Structures That Span Multiple Quadrants
Several organs don’t fit neatly into one quadrant. The small intestine loops extensively through all four quadrants but is most concentrated in the central and lower abdomen. The transverse colon crosses the upper abdomen from right to left. The pancreas stretches from the RUQ (its head) through the midline to the LUQ (its tail). The bladder and uterus sit low and central, straddling the line between the two lower quadrants.
Major blood vessels also run through the center. The abdominal aorta travels along the spine, slightly left of the midline, before splitting into two branches (the common iliac arteries) near the level of the belly button. The inferior vena cava, the body’s largest vein, runs along the right side of the spine, carrying blood back to the heart. Because these vessels sit behind the organs, they aren’t typically associated with quadrant-specific pain, but conditions like an aortic aneurysm can produce deep abdominal or back pain.
The Nine-Region Alternative
Doctors sometimes use a more detailed map that divides the abdomen into nine regions instead of four. This grid is created by four lines: two vertical lines dropping from the midpoint of each collarbone, and two horizontal lines, one at the bottom of the ribs and one at the top of the hip bones.
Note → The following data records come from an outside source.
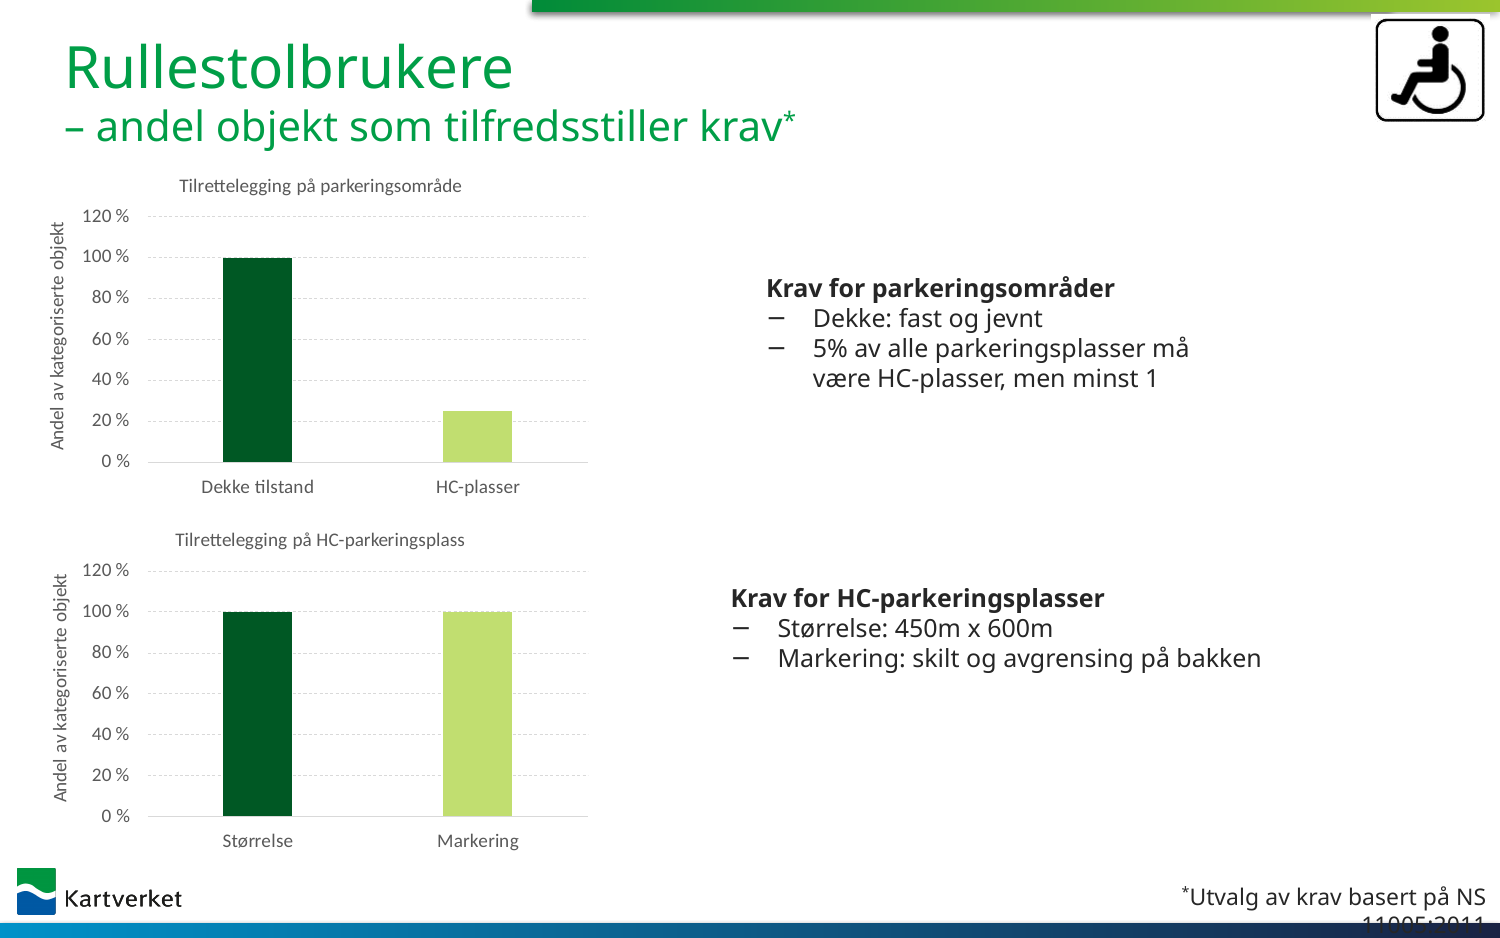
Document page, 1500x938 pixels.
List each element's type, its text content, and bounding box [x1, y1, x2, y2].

text_box Rullestolbrukere – andel objekt som tilfredsstiller krav* [49, 23, 1431, 158]
text_box *Utvalg av krav basert på NS 11005:2011 [1068, 873, 1500, 938]
picture [1371, 13, 1491, 127]
picture [41, 520, 599, 859]
text_box Krav for HC-parkeringsplasser Størrelse: 450m x 600m Markering: skilt og avgrensing på bakken [715, 574, 1278, 680]
picture [41, 166, 599, 505]
text_box Krav for parkeringsområder Dekke: fast og jevnt 5% av alle parkeringsplasser må være HC-plasser, men minst 1 [751, 264, 1232, 400]
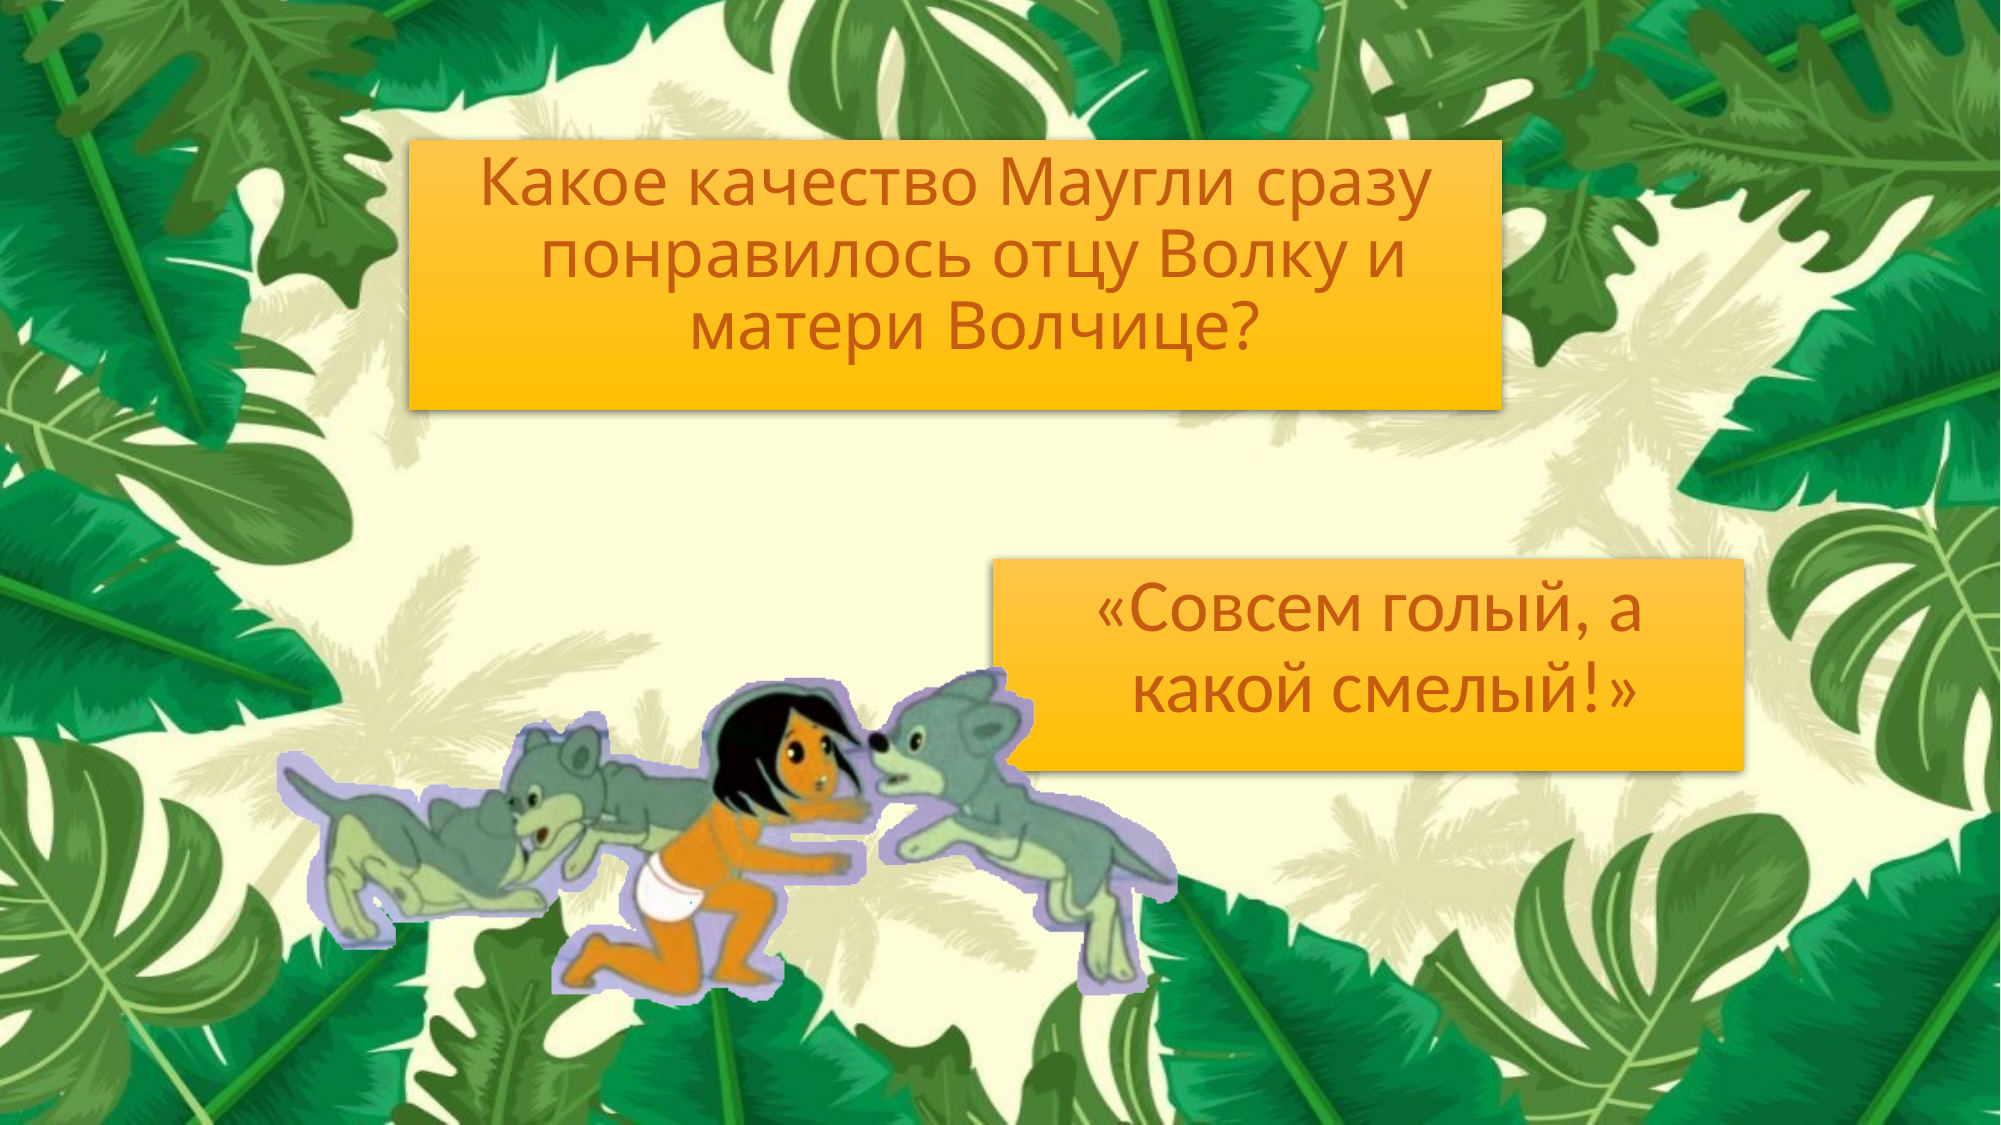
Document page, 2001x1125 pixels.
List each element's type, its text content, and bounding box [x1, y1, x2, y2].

The result is nine boxes with names like the epigastric region (upper center, over the stomach), the umbilical region (around the belly button), and the hypogastric region (lower center, over the bladder).
The nine-region system is more precise for pinpointing organ locations, but the four-quadrant model remains the standard shorthand in emergency and primary care settings because it’s faster and easier to communicate. If you’re describing pain to a doctor, pointing to the correct quadrant is a useful first step that immediately narrows the list of likely causes.